■ **INSTRUÇÃO DE TRABALHO A**: Explique, em uma a três frases, por que o trecho do documento considera falho o conceito de precisão histórica dentro de um jogo.

=======

Estava na décima ou vigésima tentativa de completar a quest. Quase todos os bandidos do acampamento dormiam; era a minha chance de ouro. Me aproximei lentamente, peguei um deles de surpresa. Inocente, esqueci que a minha armadura faz barulho. Assim que derrubei meu oponente no chão, todos os outros acordaram e fui trucidado em instantes. Pera, você esperava um final feliz? Desculpe, isso não existe em Kingdom Come: Deliverance (PC, Xbox One, PlayStation 4).
Um dos elementos que mais aprecio tanto no famoso STALKER como no brilhante indie Rain World é estar na posição de insignificância em relação ao mundo. Você não é o escolhido, não existe a promessa de receber mundos e fundos por realizar uma tarefa. Você é um nada; se não se adaptar ao ambiente, ele vai te engolir. E essas são as características predominantes de Henry, filho de um ferreiro, que vê seus pais mortos diante de si pelas mãos de um exército invasor. Um protagonista “comum” que se encaixa no viés “realista” da Warhorse Studios para o RPG.
Antes de continuar o texto, preciso salientar a questão de realismo, precisão histórica e a sinuca de bico em que a Warhorse Studios se enfiou com Kingdom Come: Deliverance. É provável que você já tenha ouvido falar sobre toda a polêmica acerca de seu diretor, Daniel Vávra, por diversos fatores: sua posição acerca da existência ou não de variedade étnica na Boêmia do século XV (palco do game) e algumas respostas, no mínimo juvenis (para não dizer reacionárias e ocasionalmente racistas), que ele decidiu dar ao longo do desenvolvimento do game para quem levantou essa questão.
E, ainda que eu não tenha como negar fatos como pinturas ou esculturas da região que demonstravam o mínimo de uma diversidade étnica, o conceito de precisão histórica, por si só, já é falho dentro de um jogo. Primeiro que a história não é formada a partir de um ponto de vista único, mas sim estabelecida ao longo de uma multiplicidade deles, e quem decidir fechar os olhos para os outros está se impedindo de buscar novas fontes de informação. Segundo que neste caso nós não temos informações suficientes — e raramente temos – para descrever um jogo como “precisamente histórico”.
Uma desenvolvedora pode dar pinceladas, pode integrar mecânicas consideradas realistas, mas ainda assim é um jogo; um certo grau de liberdade e suspensão de descrença é sempre necessário. O uso da história como pano de fundo não quer dizer que o jogo tenha que a seguir à risca; há outras maneiras de usá-la inteligentemente, seja como fonte de inspiração – como Nioh – ou como a base para um jogo de estratégia como o Crusader Kings. O caso de Kingdom Come é peculiar por conta dessa “jogada de marketing” do “realismo histórico”, que aliada à terrível postura do seu diretor, abre um leque imenso para discussões sobre essa precisão ou autenticidade histórica. Não quero, porém, dizer que qualquer desses fatores justifica as atitudes de Vávra.

=======

■ **INSTRUÇÃO DE TRABALHO B**: Transcreva as linhas de origem, do início delas até a linha que contém "Hammond, LA 70403", inclusive.

=======

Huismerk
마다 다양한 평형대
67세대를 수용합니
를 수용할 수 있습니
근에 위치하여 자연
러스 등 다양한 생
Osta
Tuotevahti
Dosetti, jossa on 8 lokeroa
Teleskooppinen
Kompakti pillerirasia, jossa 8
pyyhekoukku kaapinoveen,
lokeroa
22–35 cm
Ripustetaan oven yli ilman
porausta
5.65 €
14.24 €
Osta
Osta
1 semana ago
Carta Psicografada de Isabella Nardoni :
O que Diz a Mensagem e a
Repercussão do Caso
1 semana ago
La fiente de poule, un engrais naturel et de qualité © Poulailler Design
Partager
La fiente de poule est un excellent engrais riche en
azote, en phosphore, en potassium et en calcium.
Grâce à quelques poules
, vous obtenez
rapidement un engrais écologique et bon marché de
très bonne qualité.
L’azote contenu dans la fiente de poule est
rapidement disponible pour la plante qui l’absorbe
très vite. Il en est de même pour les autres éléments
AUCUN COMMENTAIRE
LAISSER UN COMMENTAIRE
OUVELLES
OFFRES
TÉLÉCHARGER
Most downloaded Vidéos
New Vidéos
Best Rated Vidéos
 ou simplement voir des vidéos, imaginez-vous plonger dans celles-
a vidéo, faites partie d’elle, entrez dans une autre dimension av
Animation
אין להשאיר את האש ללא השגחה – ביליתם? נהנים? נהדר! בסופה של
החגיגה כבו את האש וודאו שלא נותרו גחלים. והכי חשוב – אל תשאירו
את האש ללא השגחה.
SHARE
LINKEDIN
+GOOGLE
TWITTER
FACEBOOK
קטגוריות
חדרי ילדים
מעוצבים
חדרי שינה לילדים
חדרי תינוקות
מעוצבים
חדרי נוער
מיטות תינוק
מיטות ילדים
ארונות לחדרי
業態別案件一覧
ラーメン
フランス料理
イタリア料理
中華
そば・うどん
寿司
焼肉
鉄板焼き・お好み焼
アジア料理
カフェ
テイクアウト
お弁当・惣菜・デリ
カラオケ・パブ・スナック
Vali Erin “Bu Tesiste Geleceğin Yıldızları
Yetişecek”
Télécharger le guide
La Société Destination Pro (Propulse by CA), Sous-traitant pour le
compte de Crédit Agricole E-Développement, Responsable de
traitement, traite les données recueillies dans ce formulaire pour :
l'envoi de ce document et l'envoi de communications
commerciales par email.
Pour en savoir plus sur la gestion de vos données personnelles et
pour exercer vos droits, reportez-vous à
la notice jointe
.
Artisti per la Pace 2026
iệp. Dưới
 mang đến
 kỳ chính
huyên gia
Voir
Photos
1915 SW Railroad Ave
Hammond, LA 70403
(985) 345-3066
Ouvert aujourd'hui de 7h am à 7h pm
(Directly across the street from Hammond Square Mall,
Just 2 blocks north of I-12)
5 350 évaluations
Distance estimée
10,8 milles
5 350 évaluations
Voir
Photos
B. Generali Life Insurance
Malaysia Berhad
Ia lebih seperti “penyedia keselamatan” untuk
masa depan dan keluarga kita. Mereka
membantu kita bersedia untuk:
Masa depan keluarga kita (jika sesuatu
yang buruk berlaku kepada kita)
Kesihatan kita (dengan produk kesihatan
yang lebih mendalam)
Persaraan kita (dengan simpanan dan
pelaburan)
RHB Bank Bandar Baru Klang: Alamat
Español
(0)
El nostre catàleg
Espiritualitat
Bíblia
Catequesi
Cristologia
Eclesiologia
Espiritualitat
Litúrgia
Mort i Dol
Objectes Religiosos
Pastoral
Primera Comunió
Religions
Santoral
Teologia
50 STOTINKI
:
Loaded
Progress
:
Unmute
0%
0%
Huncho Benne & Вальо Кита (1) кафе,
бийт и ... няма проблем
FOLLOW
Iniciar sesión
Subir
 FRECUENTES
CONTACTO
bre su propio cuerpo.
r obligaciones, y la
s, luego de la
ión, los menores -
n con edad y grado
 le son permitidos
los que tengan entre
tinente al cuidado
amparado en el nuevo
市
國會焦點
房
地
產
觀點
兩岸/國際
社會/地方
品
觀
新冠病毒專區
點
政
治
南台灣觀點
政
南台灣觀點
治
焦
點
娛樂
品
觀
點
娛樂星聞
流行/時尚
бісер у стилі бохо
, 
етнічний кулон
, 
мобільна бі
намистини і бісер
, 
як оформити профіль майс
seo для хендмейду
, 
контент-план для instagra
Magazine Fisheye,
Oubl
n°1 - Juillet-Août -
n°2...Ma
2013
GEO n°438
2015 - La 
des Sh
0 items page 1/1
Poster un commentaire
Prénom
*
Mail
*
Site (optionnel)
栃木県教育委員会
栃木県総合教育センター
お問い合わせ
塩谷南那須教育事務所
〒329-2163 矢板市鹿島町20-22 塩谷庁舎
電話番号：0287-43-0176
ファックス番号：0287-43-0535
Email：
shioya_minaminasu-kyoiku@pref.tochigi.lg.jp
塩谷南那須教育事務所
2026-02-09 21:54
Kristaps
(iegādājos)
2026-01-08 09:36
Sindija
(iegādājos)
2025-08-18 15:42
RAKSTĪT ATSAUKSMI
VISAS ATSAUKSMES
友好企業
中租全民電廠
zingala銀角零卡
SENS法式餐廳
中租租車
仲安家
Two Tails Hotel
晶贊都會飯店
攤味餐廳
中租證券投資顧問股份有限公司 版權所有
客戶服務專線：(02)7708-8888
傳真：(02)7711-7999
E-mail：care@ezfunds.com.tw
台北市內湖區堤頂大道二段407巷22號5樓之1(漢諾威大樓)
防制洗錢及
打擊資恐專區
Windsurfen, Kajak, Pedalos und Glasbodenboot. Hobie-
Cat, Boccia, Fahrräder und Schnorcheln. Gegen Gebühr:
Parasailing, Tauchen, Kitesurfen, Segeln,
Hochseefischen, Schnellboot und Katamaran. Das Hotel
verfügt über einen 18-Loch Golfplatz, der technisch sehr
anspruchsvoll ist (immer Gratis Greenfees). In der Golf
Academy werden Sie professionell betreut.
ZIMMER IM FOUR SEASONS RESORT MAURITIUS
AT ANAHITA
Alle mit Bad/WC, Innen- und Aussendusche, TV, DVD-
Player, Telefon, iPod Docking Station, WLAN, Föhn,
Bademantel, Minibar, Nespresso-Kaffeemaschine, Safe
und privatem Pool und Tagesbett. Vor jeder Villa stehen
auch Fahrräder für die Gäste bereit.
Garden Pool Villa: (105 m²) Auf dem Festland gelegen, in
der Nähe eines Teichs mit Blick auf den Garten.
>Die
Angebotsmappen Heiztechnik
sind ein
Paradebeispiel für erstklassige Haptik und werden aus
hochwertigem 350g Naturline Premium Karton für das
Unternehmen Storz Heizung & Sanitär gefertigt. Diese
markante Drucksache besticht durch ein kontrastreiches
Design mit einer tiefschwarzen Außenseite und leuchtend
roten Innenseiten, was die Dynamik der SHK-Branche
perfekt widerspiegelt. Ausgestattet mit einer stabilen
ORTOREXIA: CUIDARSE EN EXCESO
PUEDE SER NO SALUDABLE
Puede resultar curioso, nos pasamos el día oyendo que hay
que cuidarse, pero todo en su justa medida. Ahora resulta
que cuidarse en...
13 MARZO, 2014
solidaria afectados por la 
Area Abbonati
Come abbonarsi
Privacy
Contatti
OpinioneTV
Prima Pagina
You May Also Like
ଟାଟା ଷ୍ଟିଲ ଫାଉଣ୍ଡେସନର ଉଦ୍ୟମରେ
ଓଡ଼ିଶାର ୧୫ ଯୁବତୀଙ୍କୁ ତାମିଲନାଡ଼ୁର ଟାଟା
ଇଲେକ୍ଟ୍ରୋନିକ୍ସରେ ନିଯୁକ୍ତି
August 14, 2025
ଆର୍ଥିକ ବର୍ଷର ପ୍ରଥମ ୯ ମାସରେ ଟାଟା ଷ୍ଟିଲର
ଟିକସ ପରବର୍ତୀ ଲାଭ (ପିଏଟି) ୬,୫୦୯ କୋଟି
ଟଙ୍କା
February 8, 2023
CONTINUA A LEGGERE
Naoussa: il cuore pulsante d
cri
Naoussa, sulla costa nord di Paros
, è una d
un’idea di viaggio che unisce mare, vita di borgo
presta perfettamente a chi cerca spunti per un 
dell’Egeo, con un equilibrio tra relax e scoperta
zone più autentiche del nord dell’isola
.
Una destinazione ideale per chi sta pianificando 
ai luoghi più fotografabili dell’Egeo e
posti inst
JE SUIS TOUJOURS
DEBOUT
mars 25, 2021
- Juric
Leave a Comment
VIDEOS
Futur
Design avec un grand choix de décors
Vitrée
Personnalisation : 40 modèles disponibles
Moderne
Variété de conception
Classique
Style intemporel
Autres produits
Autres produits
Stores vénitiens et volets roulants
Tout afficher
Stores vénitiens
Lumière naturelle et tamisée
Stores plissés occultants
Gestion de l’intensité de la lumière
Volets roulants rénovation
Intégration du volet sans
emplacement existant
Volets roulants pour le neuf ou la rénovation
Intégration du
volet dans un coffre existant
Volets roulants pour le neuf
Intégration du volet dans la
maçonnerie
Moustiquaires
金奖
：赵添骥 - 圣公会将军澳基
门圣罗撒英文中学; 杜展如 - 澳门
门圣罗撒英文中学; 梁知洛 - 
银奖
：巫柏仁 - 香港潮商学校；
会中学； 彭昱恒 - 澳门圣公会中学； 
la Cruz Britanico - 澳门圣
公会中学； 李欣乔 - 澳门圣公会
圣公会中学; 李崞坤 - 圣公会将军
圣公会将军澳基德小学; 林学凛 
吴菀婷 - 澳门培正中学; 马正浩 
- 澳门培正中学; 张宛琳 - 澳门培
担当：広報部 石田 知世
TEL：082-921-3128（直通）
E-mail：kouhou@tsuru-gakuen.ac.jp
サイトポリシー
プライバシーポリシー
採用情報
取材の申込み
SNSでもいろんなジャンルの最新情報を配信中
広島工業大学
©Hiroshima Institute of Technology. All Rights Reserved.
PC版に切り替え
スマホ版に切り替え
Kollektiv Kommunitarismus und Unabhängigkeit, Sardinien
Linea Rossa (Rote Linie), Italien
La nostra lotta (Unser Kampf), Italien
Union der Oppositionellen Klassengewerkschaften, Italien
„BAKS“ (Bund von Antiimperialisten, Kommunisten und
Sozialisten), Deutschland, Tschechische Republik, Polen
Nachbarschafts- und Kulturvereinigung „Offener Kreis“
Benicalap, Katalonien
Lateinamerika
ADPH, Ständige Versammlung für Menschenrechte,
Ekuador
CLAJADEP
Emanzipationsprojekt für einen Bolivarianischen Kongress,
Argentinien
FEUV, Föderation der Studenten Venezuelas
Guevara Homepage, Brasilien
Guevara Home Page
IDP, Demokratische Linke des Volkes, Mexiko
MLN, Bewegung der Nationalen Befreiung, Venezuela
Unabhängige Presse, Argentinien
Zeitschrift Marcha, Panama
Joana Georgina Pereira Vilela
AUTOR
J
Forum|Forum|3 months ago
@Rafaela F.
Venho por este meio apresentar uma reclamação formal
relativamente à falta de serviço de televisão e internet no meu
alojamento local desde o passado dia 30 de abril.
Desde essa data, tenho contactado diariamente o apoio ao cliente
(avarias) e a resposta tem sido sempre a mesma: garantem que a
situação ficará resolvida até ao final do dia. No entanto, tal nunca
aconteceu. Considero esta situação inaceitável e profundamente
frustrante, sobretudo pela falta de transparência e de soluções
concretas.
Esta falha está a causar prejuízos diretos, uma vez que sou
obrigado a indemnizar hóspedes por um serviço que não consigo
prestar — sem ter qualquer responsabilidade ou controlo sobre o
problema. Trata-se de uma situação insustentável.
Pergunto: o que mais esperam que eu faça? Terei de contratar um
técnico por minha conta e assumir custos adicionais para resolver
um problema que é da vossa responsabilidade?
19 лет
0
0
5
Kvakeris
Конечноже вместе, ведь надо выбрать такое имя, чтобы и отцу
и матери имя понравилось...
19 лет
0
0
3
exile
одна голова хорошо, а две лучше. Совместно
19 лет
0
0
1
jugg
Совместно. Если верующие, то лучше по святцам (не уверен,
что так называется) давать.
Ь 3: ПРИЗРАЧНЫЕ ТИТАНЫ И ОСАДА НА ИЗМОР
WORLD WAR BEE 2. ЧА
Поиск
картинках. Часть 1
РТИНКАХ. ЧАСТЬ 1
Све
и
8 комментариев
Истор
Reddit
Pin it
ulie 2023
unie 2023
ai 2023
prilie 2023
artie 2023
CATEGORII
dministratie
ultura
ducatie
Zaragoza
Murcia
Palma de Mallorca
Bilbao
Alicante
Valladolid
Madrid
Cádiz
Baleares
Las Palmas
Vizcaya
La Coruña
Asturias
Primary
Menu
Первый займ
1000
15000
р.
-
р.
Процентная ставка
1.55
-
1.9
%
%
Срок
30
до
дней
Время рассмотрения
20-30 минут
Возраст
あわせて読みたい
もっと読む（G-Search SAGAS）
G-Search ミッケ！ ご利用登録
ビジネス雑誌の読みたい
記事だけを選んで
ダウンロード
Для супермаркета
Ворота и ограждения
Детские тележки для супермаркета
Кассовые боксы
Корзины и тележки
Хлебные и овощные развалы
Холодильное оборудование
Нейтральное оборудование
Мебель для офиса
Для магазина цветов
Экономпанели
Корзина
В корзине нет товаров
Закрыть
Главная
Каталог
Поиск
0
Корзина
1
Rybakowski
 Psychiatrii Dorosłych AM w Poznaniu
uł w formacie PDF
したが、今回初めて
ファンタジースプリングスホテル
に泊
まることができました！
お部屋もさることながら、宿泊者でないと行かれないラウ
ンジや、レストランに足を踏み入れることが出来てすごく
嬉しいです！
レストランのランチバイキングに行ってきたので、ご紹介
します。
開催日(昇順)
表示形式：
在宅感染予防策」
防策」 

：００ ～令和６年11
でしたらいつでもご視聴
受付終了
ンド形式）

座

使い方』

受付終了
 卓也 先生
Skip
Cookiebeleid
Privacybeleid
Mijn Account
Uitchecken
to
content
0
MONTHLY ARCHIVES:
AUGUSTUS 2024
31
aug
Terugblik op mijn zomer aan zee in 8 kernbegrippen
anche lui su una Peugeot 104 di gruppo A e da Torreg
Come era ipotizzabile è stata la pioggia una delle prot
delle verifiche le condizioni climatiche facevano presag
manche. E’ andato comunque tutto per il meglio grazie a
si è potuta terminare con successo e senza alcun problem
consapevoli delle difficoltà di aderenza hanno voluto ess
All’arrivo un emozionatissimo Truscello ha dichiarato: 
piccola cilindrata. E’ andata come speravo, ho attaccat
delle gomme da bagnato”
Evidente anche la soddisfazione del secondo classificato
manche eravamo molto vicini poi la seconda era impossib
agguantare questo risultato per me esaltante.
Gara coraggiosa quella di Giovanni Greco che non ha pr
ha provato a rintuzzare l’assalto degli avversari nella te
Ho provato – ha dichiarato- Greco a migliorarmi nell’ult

=======

■ **RESPOSTA A**: O conceito é falho porque a história não é formada a partir de um único ponto de vista, mas de uma multiplicidade deles, e quem fecha os olhos para os outros se impede de buscar novas fontes de informação. Além disso, neste caso não há informações suficientes, e raramente há, para descrever um jogo como "precisamente histórico".

■ **RESPOSTA B**:
Huismerk
마다 다양한 평형대
67세대를 수용합니
를 수용할 수 있습니
근에 위치하여 자연
러스 등 다양한 생
Osta
Tuotevahti
Dosetti, jossa on 8 lokeroa
Teleskooppinen
Kompakti pillerirasia, jossa 8
pyyhekoukku kaapinoveen,
lokeroa
22–35 cm
Ripustetaan oven yli ilman
porausta
5.65 €
14.24 €
Osta
Osta
1 semana ago
Carta Psicografada de Isabella Nardoni :
O que Diz a Mensagem e a
Repercussão do Caso
1 semana ago
La fiente de poule, un engrais naturel et de qualité © Poulailler Design
Partager
La fiente de poule est un excellent engrais riche en
azote, en phosphore, en potassium et en calcium.
Grâce à quelques poules
, vous obtenez
rapidement un engrais écologique et bon marché de
très bonne qualité.
L’azote contenu dans la fiente de poule est
rapidement disponible pour la plante qui l’absorbe
très vite. Il en est de même pour les autres éléments
AUCUN COMMENTAIRE
LAISSER UN COMMENTAIRE
OUVELLES
OFFRES
TÉLÉCHARGER
Most downloaded Vidéos
New Vidéos
Best Rated Vidéos
 ou simplement voir des vidéos, imaginez-vous plonger dans celles-
a vidéo, faites partie d’elle, entrez dans une autre dimension av
Animation
אין להשאיר את האש ללא השגחה – ביליתם? נהנים? נהדר! בסופה של
החגיגה כבו את האש וודאו שלא נותרו גחלים. והכי חשוב – אל תשאירו
את האש ללא השגחה.
SHARE
LINKEDIN
+GOOGLE
TWITTER
FACEBOOK
קטגוריות
חדרי ילדים
מעוצבים
חדרי שינה לילדים
חדרי תינוקות
מעוצבים
חדרי נוער
מיטות תינוק
מיטות ילדים
ארונות לחדרי
業態別案件一覧
ラーメン
フランス料理
イタリア料理
中華
そば・うどん
寿司
焼肉
鉄板焼き・お好み焼
アジア料理
カフェ
テイクアウト
お弁当・惣菜・デリ
カラオケ・パブ・スナック
Vali Erin “Bu Tesiste Geleceğin Yıldızları
Yetişecek”
Télécharger le guide
La Société Destination Pro (Propulse by CA), Sous-traitant pour le
compte de Crédit Agricole E-Développement, Responsable de
traitement, traite les données recueillies dans ce formulaire pour :
l'envoi de ce document et l'envoi de communications
commerciales par email.
Pour en savoir plus sur la gestion de vos données personnelles et
pour exercer vos droits, reportez-vous à
la notice jointe
.
Artisti per la Pace 2026
iệp. Dưới
 mang đến
 kỳ chính
huyên gia
Voir
Photos
1915 SW Railroad Ave
Hammond, LA 70403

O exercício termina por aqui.